Saved data entries
==========
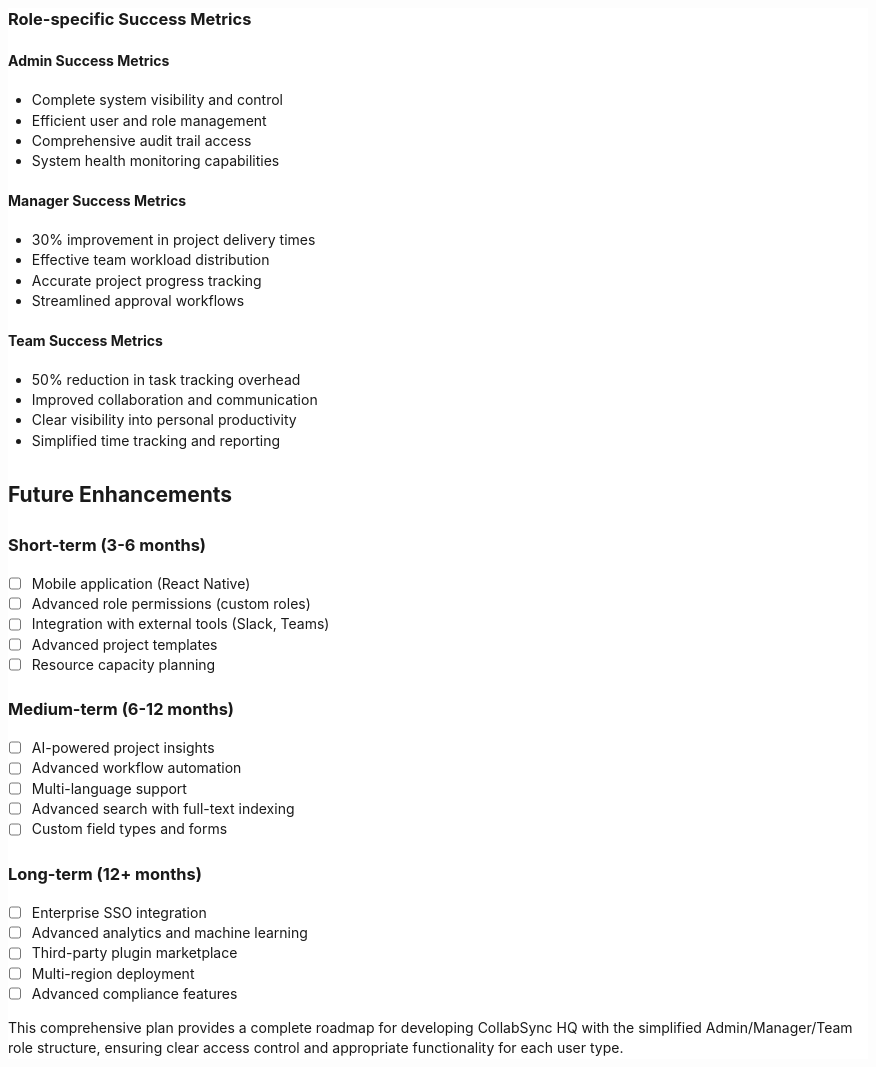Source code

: ### Role-specific Success Metrics

#### Admin Success Metrics
- Complete system visibility and control
- Efficient user and role management
- Comprehensive audit trail access
- System health monitoring capabilities

#### Manager Success Metrics
- 30% improvement in project delivery times
- Effective team workload distribution
- Accurate project progress tracking
- Streamlined approval workflows

#### Team Success Metrics
- 50% reduction in task tracking overhead
- Improved collaboration and communication
- Clear visibility into personal productivity
- Simplified time tracking and reporting

## Future Enhancements

### Short-term (3-6 months)
- [ ] Mobile application (React Native)
- [ ] Advanced role permissions (custom roles)
- [ ] Integration with external tools (Slack, Teams)
- [ ] Advanced project templates
- [ ] Resource capacity planning

### Medium-term (6-12 months)
- [ ] AI-powered project insights
- [ ] Advanced workflow automation
- [ ] Multi-language support
- [ ] Advanced search with full-text indexing
- [ ] Custom field types and forms

### Long-term (12+ months)
- [ ] Enterprise SSO integration
- [ ] Advanced analytics and machine learning
- [ ] Third-party plugin marketplace
- [ ] Multi-region deployment
- [ ] Advanced compliance features

This comprehensive plan provides a complete roadmap for developing CollabSync HQ with the simplified Admin/Manager/Team role structure, ensuring clear access control and appropriate functionality for each user type.

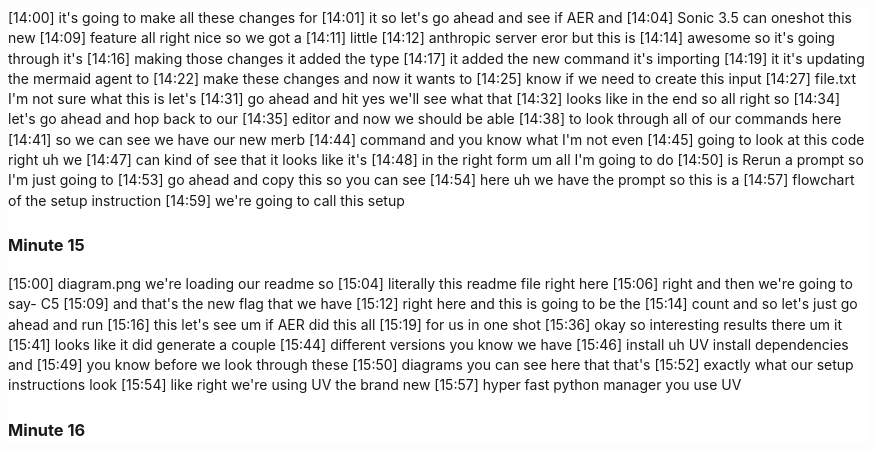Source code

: [14:00] it's going to make all these changes for
[14:01] it so let's go ahead and see if AER and
[14:04] Sonic 3.5 can oneshot this new
[14:09] feature all right nice so we got a
[14:11] little
[14:12] anthropic server eror but this is
[14:14] awesome so it's going through it's
[14:16] making those changes it added the type
[14:17] it added the new command it's importing
[14:19] it it's updating the mermaid agent to
[14:22] make these changes and now it wants to
[14:25] know if we need to create this input
[14:27] file.txt I'm not sure what this is let's
[14:31] go ahead and hit yes we'll see what that
[14:32] looks like in the end so all right so
[14:34] let's go ahead and hop back to our
[14:35] editor and now we should be able
[14:38] to look through all of our commands here
[14:41] so we can see we have our new merb
[14:44] command and you know what I'm not even
[14:45] going to look at this code right uh we
[14:47] can kind of see that it looks like it's
[14:48] in the right form um all I'm going to do
[14:50] is Rerun a prompt so I'm just going to
[14:53] go ahead and copy this so you can see
[14:54] here uh we have the prompt so this is a
[14:57] flowchart of the setup instruction
[14:59] we're going to call this setup

### Minute 15

[15:00] diagram.png we're loading our readme so
[15:04] literally this readme file right here
[15:06] right and then we're going to say- C5
[15:09] and that's the new flag that we have
[15:12] right here and this is going to be the
[15:14] count and so let's just go ahead and run
[15:16] this let's see um if AER did this all
[15:19] for us in one shot
[15:36] okay so interesting results there um it
[15:41] looks like it did generate a couple
[15:44] different versions you know we have
[15:46] install uh UV install dependencies and
[15:49] you know before we look through these
[15:50] diagrams you can see here that that's
[15:52] exactly what our setup instructions look
[15:54] like right we're using UV the brand new
[15:57] hyper fast python manager you use UV

### Minute 16

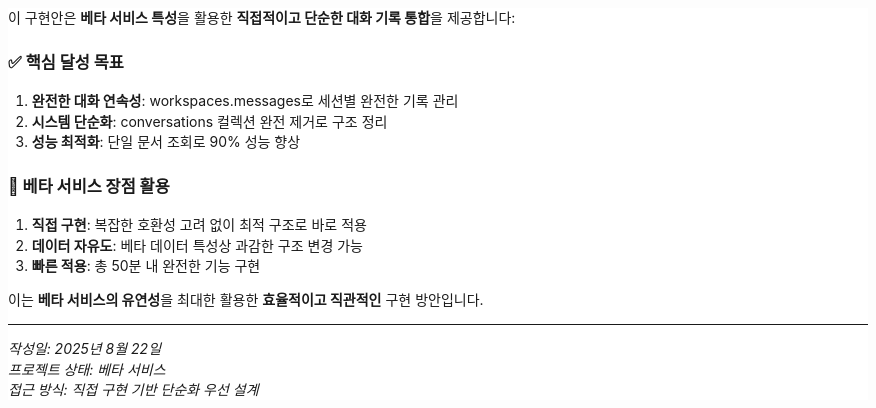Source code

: 이 구현안은 **베타 서비스 특성**을 활용한 **직접적이고 단순한 대화 기록 통합**을 제공합니다:

### ✅ 핵심 달성 목표
1. **완전한 대화 연속성**: workspaces.messages로 세션별 완전한 기록 관리
2. **시스템 단순화**: conversations 컬렉션 완전 제거로 구조 정리
3. **성능 최적화**: 단일 문서 조회로 90% 성능 향상

### 🚀 베타 서비스 장점 활용
1. **직접 구현**: 복잡한 호환성 고려 없이 최적 구조로 바로 적용
2. **데이터 자유도**: 베타 데이터 특성상 과감한 구조 변경 가능
3. **빠른 적용**: 총 50분 내 완전한 기능 구현

이는 **베타 서비스의 유연성**을 최대한 활용한 **효율적이고 직관적인** 구현 방안입니다.

---

*작성일: 2025년 8월 22일*  
*프로젝트 상태: 베타 서비스*  
*접근 방식: 직접 구현 기반 단순화 우선 설계*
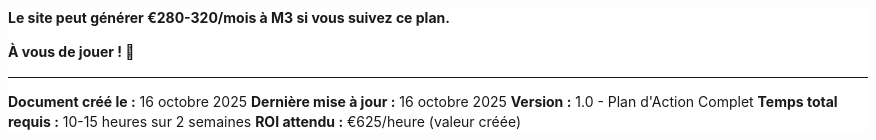 **Le site peut générer €280-320/mois à M3 si vous suivez ce plan.**

**À vous de jouer ! 🚀**

---

**Document créé le :** 16 octobre 2025
**Dernière mise à jour :** 16 octobre 2025
**Version :** 1.0 - Plan d'Action Complet
**Temps total requis :** 10-15 heures sur 2 semaines
**ROI attendu :** €625/heure (valeur créée)
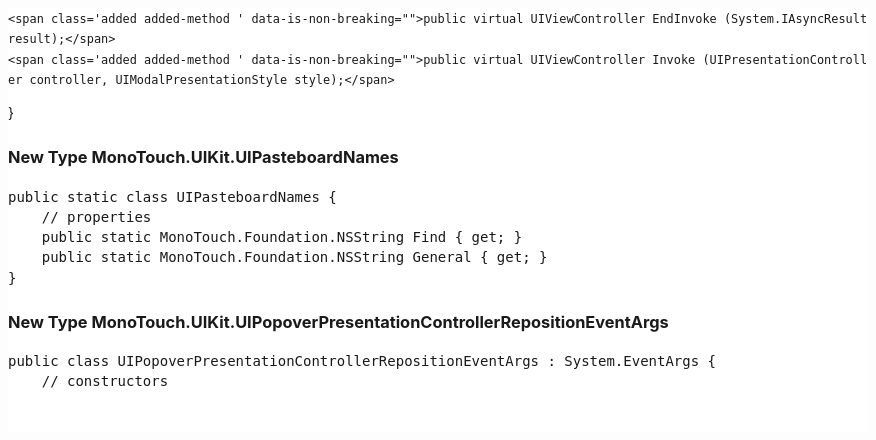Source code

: 	<span class='added added-method ' data-is-non-breaking="">public virtual UIViewController EndInvoke (System.IAsyncResult result);</span>
	<span class='added added-method ' data-is-non-breaking="">public virtual UIViewController Invoke (UIPresentationController controller, UIModalPresentationStyle style);</span>
}
</pre>
</div> 
<div> 
<h3>New Type MonoTouch.UIKit.UIPasteboardNames</h3>
<pre class='added' data-is-non-breaking="">
public static class UIPasteboardNames {
	// properties
	<span class='added added-property ' data-is-non-breaking="">public static MonoTouch.Foundation.NSString Find { get; }</span>
	<span class='added added-property ' data-is-non-breaking="">public static MonoTouch.Foundation.NSString General { get; }</span>
}
</pre>
</div> 
<div> 
<h3>New Type MonoTouch.UIKit.UIPopoverPresentationControllerRepositionEventArgs</h3>
<pre class='added' data-is-non-breaking="">
public class UIPopoverPresentationControllerRepositionEventArgs : System.EventArgs {
	// constructors
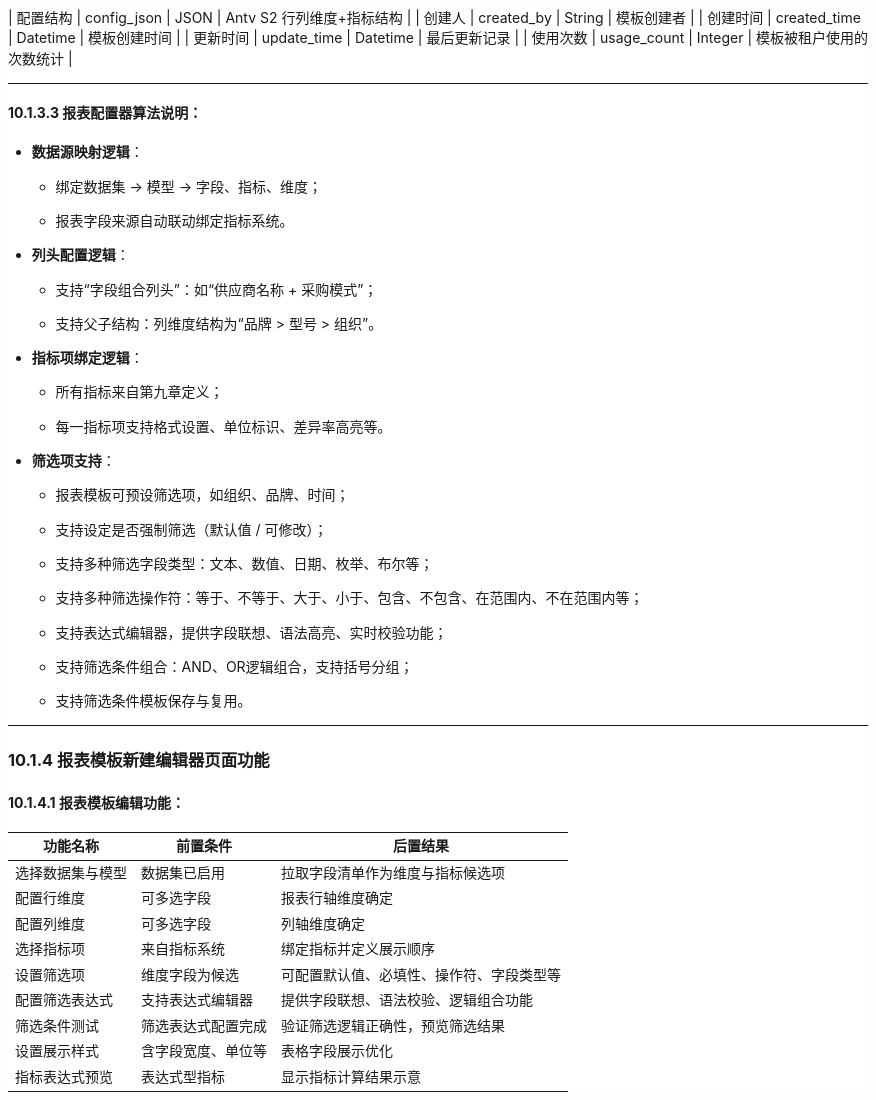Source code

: | 配置结构 | config\_json | JSON | Antv S2 行列维度+指标结构 |
| 创建人 | created\_by | String | 模板创建者 |
| 创建时间 | created\_time | Datetime | 模板创建时间 |
| 更新时间 | update\_time | Datetime | 最后更新记录 |
| 使用次数 | usage\_count | Integer | 模板被租户使用的次数统计 |

---

#### 10.1.3.3 报表配置器算法说明：

*   **数据源映射逻辑**：
    
    *   绑定数据集 → 模型 → 字段、指标、维度；
        
    *   报表字段来源自动联动绑定指标系统。
        
*   **列头配置逻辑**：
    
    *   支持“字段组合列头”：如“供应商名称 + 采购模式”；
        
    *   支持父子结构：列维度结构为“品牌 > 型号 > 组织”。
        
*   **指标项绑定逻辑**：
    
    *   所有指标来自第九章定义；
        
    *   每一指标项支持格式设置、单位标识、差异率高亮等。
        
*   **筛选项支持**：
    
    *   报表模板可预设筛选项，如组织、品牌、时间；
        
    *   支持设定是否强制筛选（默认值 / 可修改）；
        
    *   支持多种筛选字段类型：文本、数值、日期、枚举、布尔等；
        
    *   支持多种筛选操作符：等于、不等于、大于、小于、包含、不包含、在范围内、不在范围内等；
        
    *   支持表达式编辑器，提供字段联想、语法高亮、实时校验功能；
        
    *   支持筛选条件组合：AND、OR逻辑组合，支持括号分组；
        
    *   支持筛选条件模板保存与复用。
        

---

### 10.1.4 报表模板新建编辑器页面功能

#### 10.1.4.1 报表模板编辑功能：

| 功能名称 | 前置条件 | 后置结果 |
| --- | --- | --- |
| 选择数据集与模型 | 数据集已启用 | 拉取字段清单作为维度与指标候选项 |
| 配置行维度 | 可多选字段 | 报表行轴维度确定 |
| 配置列维度 | 可多选字段 | 列轴维度确定 |
| 选择指标项 | 来自指标系统 | 绑定指标并定义展示顺序 |
| 设置筛选项 | 维度字段为候选 | 可配置默认值、必填性、操作符、字段类型等 |
| 配置筛选表达式 | 支持表达式编辑器 | 提供字段联想、语法校验、逻辑组合功能 |
| 筛选条件测试 | 筛选表达式配置完成 | 验证筛选逻辑正确性，预览筛选结果 |
| 设置展示样式 | 含字段宽度、单位等 | 表格字段展示优化 |
| 指标表达式预览 | 表达式型指标 | 显示指标计算结果示意 |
==========
**Your instructions**
If an entry above holds a picture, leave that picture out and print the rest exactly.

**Exercise solution**
Source code

: ### Role-specific Success Metrics

#### Admin Success Metrics
- Complete system visibility and control
- Efficient user and role management
- Comprehensive audit trail access
- System health monitoring capabilities

#### Manager Success Metrics
- 30% improvement in project delivery times
- Effective team workload distribution
- Accurate project progress tracking
- Streamlined approval workflows

#### Team Success Metrics
- 50% reduction in task tracking overhead
- Improved collaboration and communication
- Clear visibility into personal productivity
- Simplified time tracking and reporting

## Future Enhancements

### Short-term (3-6 months)
- [ ] Mobile application (React Native)
- [ ] Advanced role permissions (custom roles)
- [ ] Integration with external tools (Slack, Teams)
- [ ] Advanced project templates
- [ ] Resource capacity planning

### Medium-term (6-12 months)
- [ ] AI-powered project insights
- [ ] Advanced workflow automation
- [ ] Multi-language support
- [ ] Advanced search with full-text indexing
- [ ] Custom field types and forms

### Long-term (12+ months)
- [ ] Enterprise SSO integration
- [ ] Advanced analytics and machine learning
- [ ] Third-party plugin marketplace
- [ ] Multi-region deployment
- [ ] Advanced compliance features

This comprehensive plan provides a complete roadmap for developing CollabSync HQ with the simplified Admin/Manager/Team role structure, ensuring clear access control and appropriate functionality for each user type.

Source code

: [14:00] it's going to make all these changes for
[14:01] it so let's go ahead and see if AER and
[14:04] Sonic 3.5 can oneshot this new
[14:09] feature all right nice so we got a
[14:11] little
[14:12] anthropic server eror but this is
[14:14] awesome so it's going through it's
[14:16] making those changes it added the type
[14:17] it added the new command it's importing
[14:19] it it's updating the mermaid agent to
[14:22] make these changes and now it wants to
[14:25] know if we need to create this input
[14:27] file.txt I'm not sure what this is let's
[14:31] go ahead and hit yes we'll see what that
[14:32] looks like in the end so all right so
[14:34] let's go ahead and hop back to our
[14:35] editor and now we should be able
[14:38] to look through all of our commands here
[14:41] so we can see we have our new merb
[14:44] command and you know what I'm not even
[14:45] going to look at this code right uh we
[14:47] can kind of see that it looks like it's
[14:48] in the right form um all I'm going to do
[14:50] is Rerun a prompt so I'm just going to
[14:53] go ahead and copy this so you can see
[14:54] here uh we have the prompt so this is a
[14:57] flowchart of the setup instruction
[14:59] we're going to call this setup

### Minute 15

[15:00] diagram.png we're loading our readme so
[15:04] literally this readme file right here
[15:06] right and then we're going to say- C5
[15:09] and that's the new flag that we have
[15:12] right here and this is going to be the
[15:14] count and so let's just go ahead and run
[15:16] this let's see um if AER did this all
[15:19] for us in one shot
[15:36] okay so interesting results there um it
[15:41] looks like it did generate a couple
[15:44] different versions you know we have
[15:46] install uh UV install dependencies and
[15:49] you know before we look through these
[15:50] diagrams you can see here that that's
[15:52] exactly what our setup instructions look
[15:54] like right we're using UV the brand new
[15:57] hyper fast python manager you use UV

### Minute 16

Source code

: 이 구현안은 **베타 서비스 특성**을 활용한 **직접적이고 단순한 대화 기록 통합**을 제공합니다:

### ✅ 핵심 달성 목표
1. **완전한 대화 연속성**: workspaces.messages로 세션별 완전한 기록 관리
2. **시스템 단순화**: conversations 컬렉션 완전 제거로 구조 정리
3. **성능 최적화**: 단일 문서 조회로 90% 성능 향상

### 🚀 베타 서비스 장점 활용
1. **직접 구현**: 복잡한 호환성 고려 없이 최적 구조로 바로 적용
2. **데이터 자유도**: 베타 데이터 특성상 과감한 구조 변경 가능
3. **빠른 적용**: 총 50분 내 완전한 기능 구현

이는 **베타 서비스의 유연성**을 최대한 활용한 **효율적이고 직관적인** 구현 방안입니다.

---

*작성일: 2025년 8월 22일*  
*프로젝트 상태: 베타 서비스*  
*접근 방식: 직접 구현 기반 단순화 우선 설계*
 **Le site peut générer €280-320/mois à M3 si vous suivez ce plan.**

**À vous de jouer ! 🚀**

---

**Document créé le :** 16 octobre 2025
**Dernière mise à jour :** 16 octobre 2025
**Version :** 1.0 - Plan d'Action Complet
**Temps total requis :** 10-15 heures sur 2 semaines
**ROI attendu :** €625/heure (valeur créée)
Source code

: 	<span class='added added-method ' data-is-non-breaking="">public virtual UIViewController EndInvoke (System.IAsyncResult result);</span>
	<span class='added added-method ' data-is-non-breaking="">public virtual UIViewController Invoke (UIPresentationController controller, UIModalPresentationStyle style);</span>
}
</pre>
</div> 
<div> 
<h3>New Type MonoTouch.UIKit.UIPasteboardNames</h3>
<pre class='added' data-is-non-breaking="">
public static class UIPasteboardNames {
	// properties
	<span class='added added-property ' data-is-non-breaking="">public static MonoTouch.Foundation.NSString Find { get; }</span>
	<span class='added added-property ' data-is-non-breaking="">public static MonoTouch.Foundation.NSString General { get; }</span>
}
</pre>
</div> 
<div> 
<h3>New Type MonoTouch.UIKit.UIPopoverPresentationControllerRepositionEventArgs</h3>
<pre class='added' data-is-non-breaking="">
public class UIPopoverPresentationControllerRepositionEventArgs : System.EventArgs {
	// constructors
Source code

: | 配置结构 | config\_json | JSON | Antv S2 行列维度+指标结构 |
| 创建人 | created\_by | String | 模板创建者 |
| 创建时间 | created\_time | Datetime | 模板创建时间 |
| 更新时间 | update\_time | Datetime | 最后更新记录 |
| 使用次数 | usage\_count | Integer | 模板被租户使用的次数统计 |

---

#### 10.1.3.3 报表配置器算法说明：

*   **数据源映射逻辑**：
    
    *   绑定数据集 → 模型 → 字段、指标、维度；
        
    *   报表字段来源自动联动绑定指标系统。
        
*   **列头配置逻辑**：
    
    *   支持“字段组合列头”：如“供应商名称 + 采购模式”；
        
    *   支持父子结构：列维度结构为“品牌 > 型号 > 组织”。
        
*   **指标项绑定逻辑**：
    
    *   所有指标来自第九章定义；
        
    *   每一指标项支持格式设置、单位标识、差异率高亮等。
        
*   **筛选项支持**：
    
    *   报表模板可预设筛选项，如组织、品牌、时间；
        
    *   支持设定是否强制筛选（默认值 / 可修改）；
        
    *   支持多种筛选字段类型：文本、数值、日期、枚举、布尔等；
        
    *   支持多种筛选操作符：等于、不等于、大于、小于、包含、不包含、在范围内、不在范围内等；
        
    *   支持表达式编辑器，提供字段联想、语法高亮、实时校验功能；
        
    *   支持筛选条件组合：AND、OR逻辑组合，支持括号分组；
        
    *   支持筛选条件模板保存与复用。
        

---

### 10.1.4 报表模板新建编辑器页面功能

#### 10.1.4.1 报表模板编辑功能：

| 功能名称 | 前置条件 | 后置结果 |
| --- | --- | --- |
| 选择数据集与模型 | 数据集已启用 | 拉取字段清单作为维度与指标候选项 |
| 配置行维度 | 可多选字段 | 报表行轴维度确定 |
| 配置列维度 | 可多选字段 | 列轴维度确定 |
| 选择指标项 | 来自指标系统 | 绑定指标并定义展示顺序 |
| 设置筛选项 | 维度字段为候选 | 可配置默认值、必填性、操作符、字段类型等 |
| 配置筛选表达式 | 支持表达式编辑器 | 提供字段联想、语法校验、逻辑组合功能 |
| 筛选条件测试 | 筛选表达式配置完成 | 验证筛选逻辑正确性，预览筛选结果 |
| 设置展示样式 | 含字段宽度、单位等 | 表格字段展示优化 |
| 指标表达式预览 | 表达式型指标 | 显示指标计算结果示意 |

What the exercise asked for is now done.